* Assignment:
Please reproduce the text of the following records line for line, leaving out the pictures.
BEGIN Task material
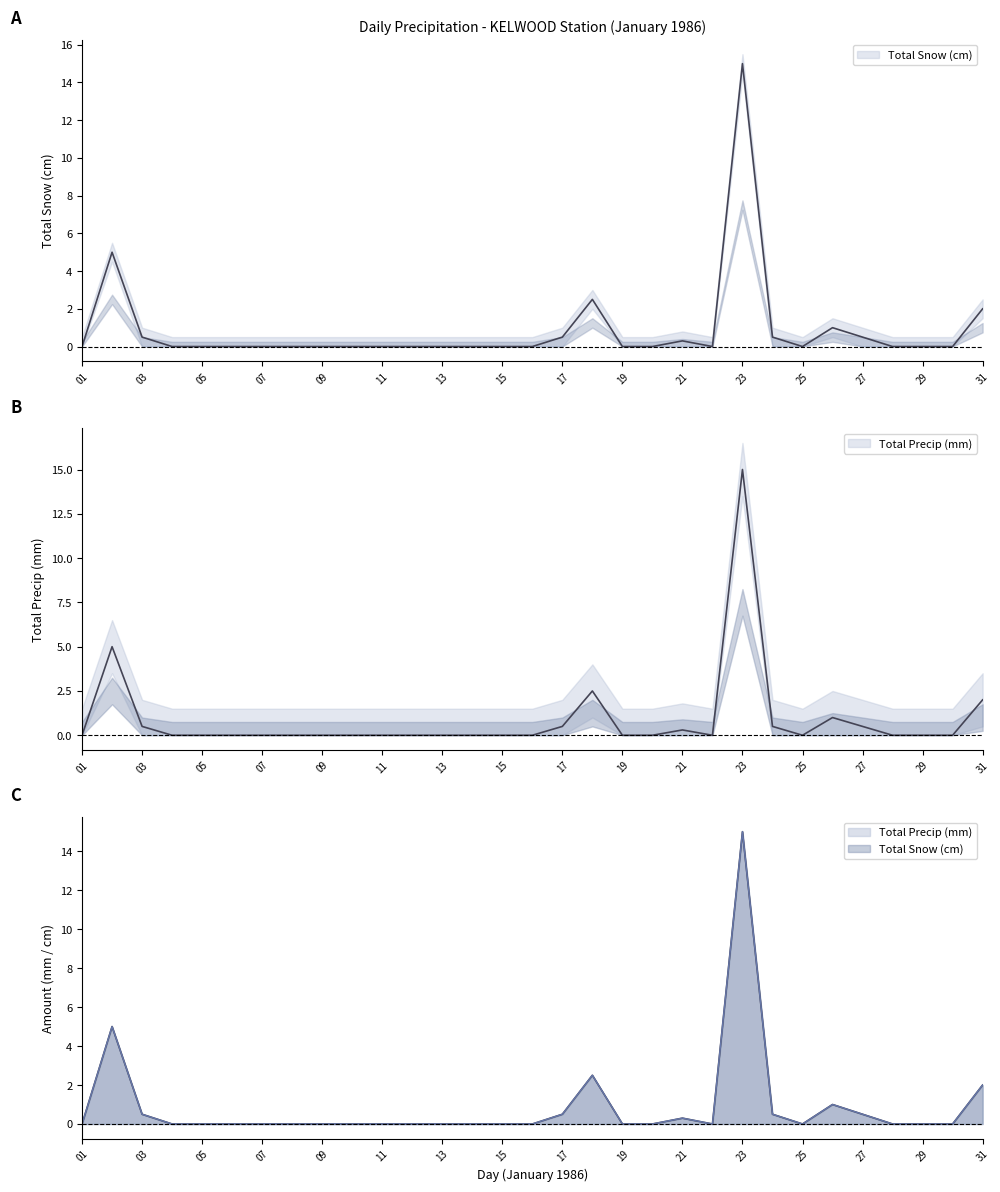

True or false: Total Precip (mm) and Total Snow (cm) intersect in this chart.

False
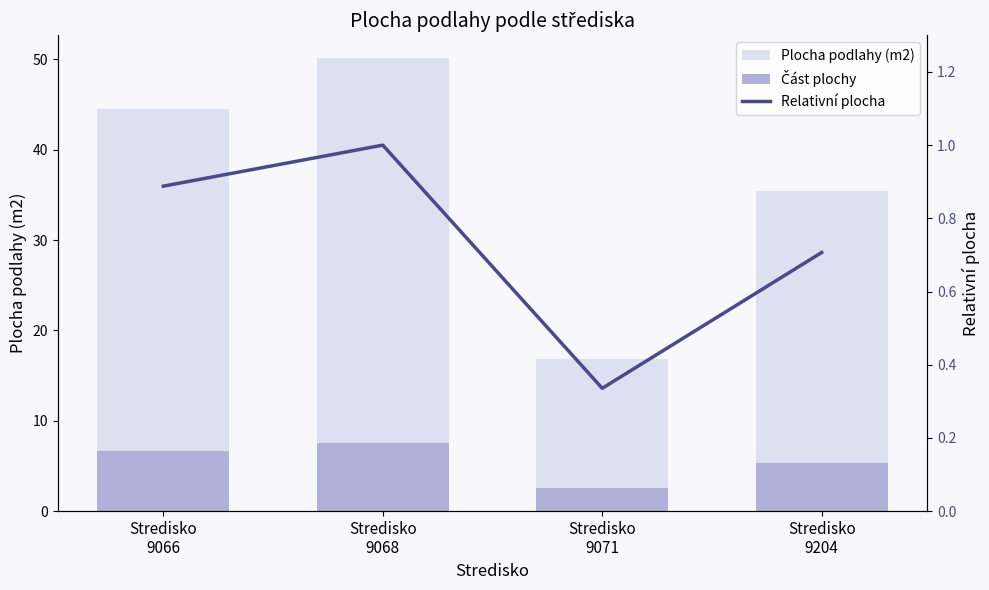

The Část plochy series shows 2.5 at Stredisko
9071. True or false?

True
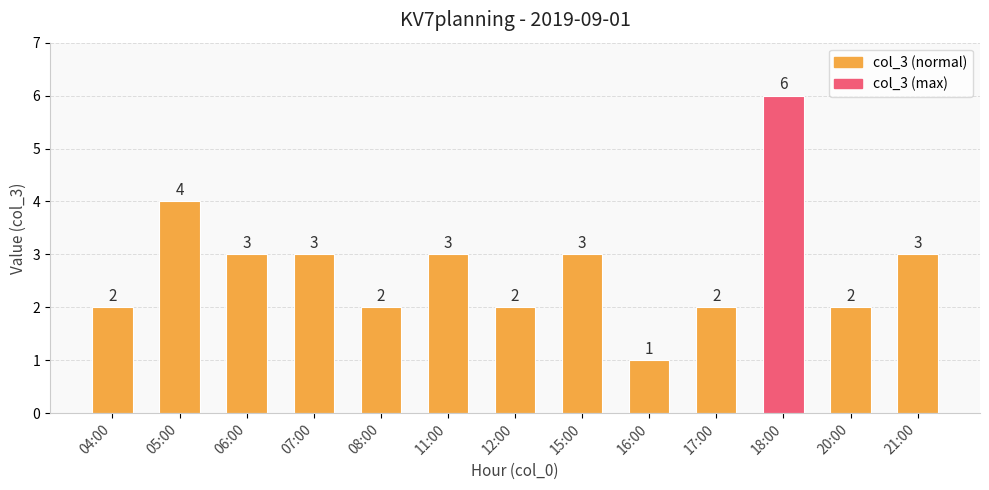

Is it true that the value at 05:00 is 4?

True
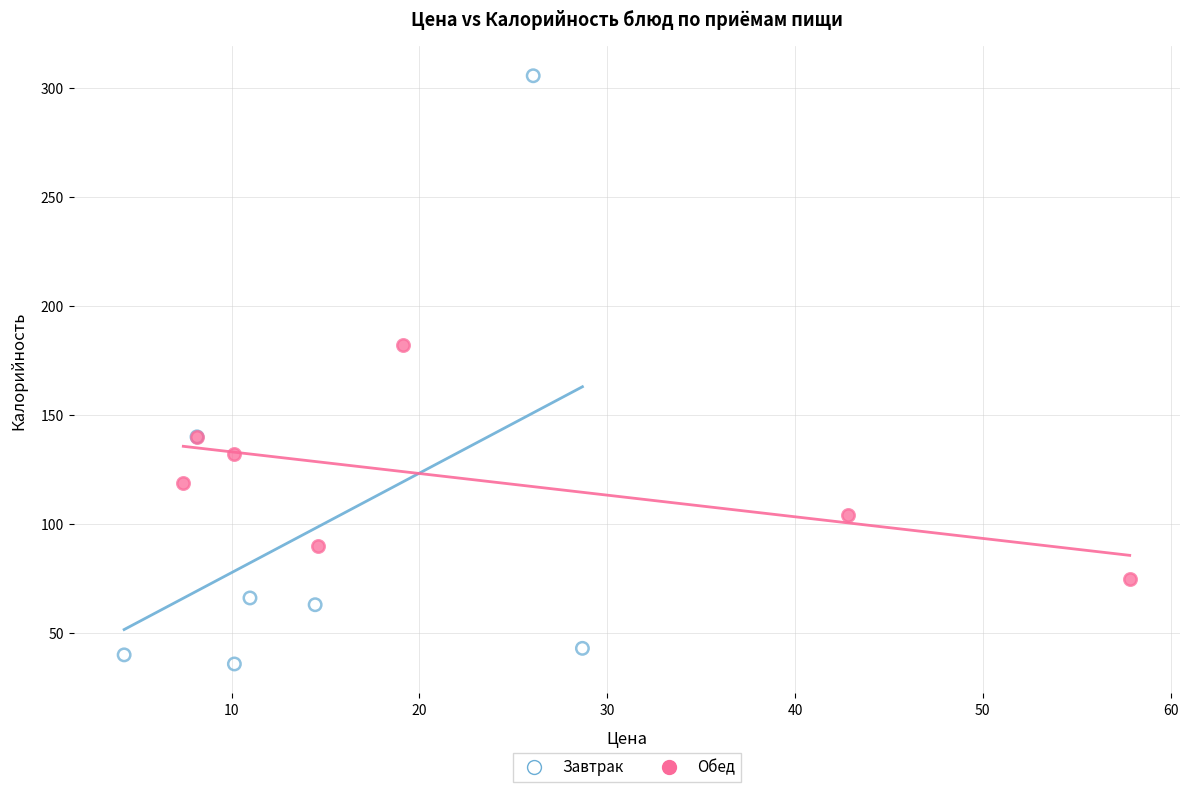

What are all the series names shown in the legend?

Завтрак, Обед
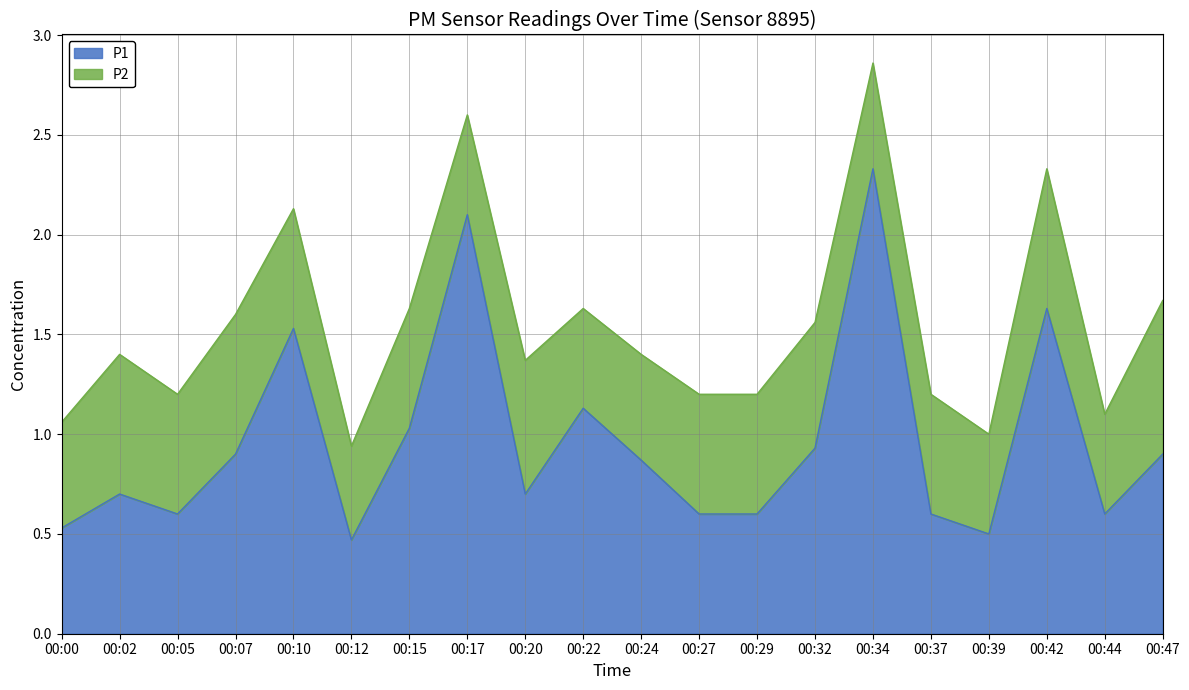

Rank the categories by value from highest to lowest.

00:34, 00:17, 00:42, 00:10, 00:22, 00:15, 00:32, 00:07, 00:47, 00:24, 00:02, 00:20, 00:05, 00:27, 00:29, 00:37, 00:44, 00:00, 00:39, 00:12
END Task material
* Answer to the exercise:
True or false: Total Precip (mm) and Total Snow (cm) intersect in this chart.

False

The Část plochy series shows 2.5 at Stredisko
9071. True or false?

True

Is it true that the value at 05:00 is 4?

True

What are all the series names shown in the legend?

Завтрак, Обед

Rank the categories by value from highest to lowest.

00:34, 00:17, 00:42, 00:10, 00:22, 00:15, 00:32, 00:07, 00:47, 00:24, 00:02, 00:20, 00:05, 00:27, 00:29, 00:37, 00:44, 00:00, 00:39, 00:12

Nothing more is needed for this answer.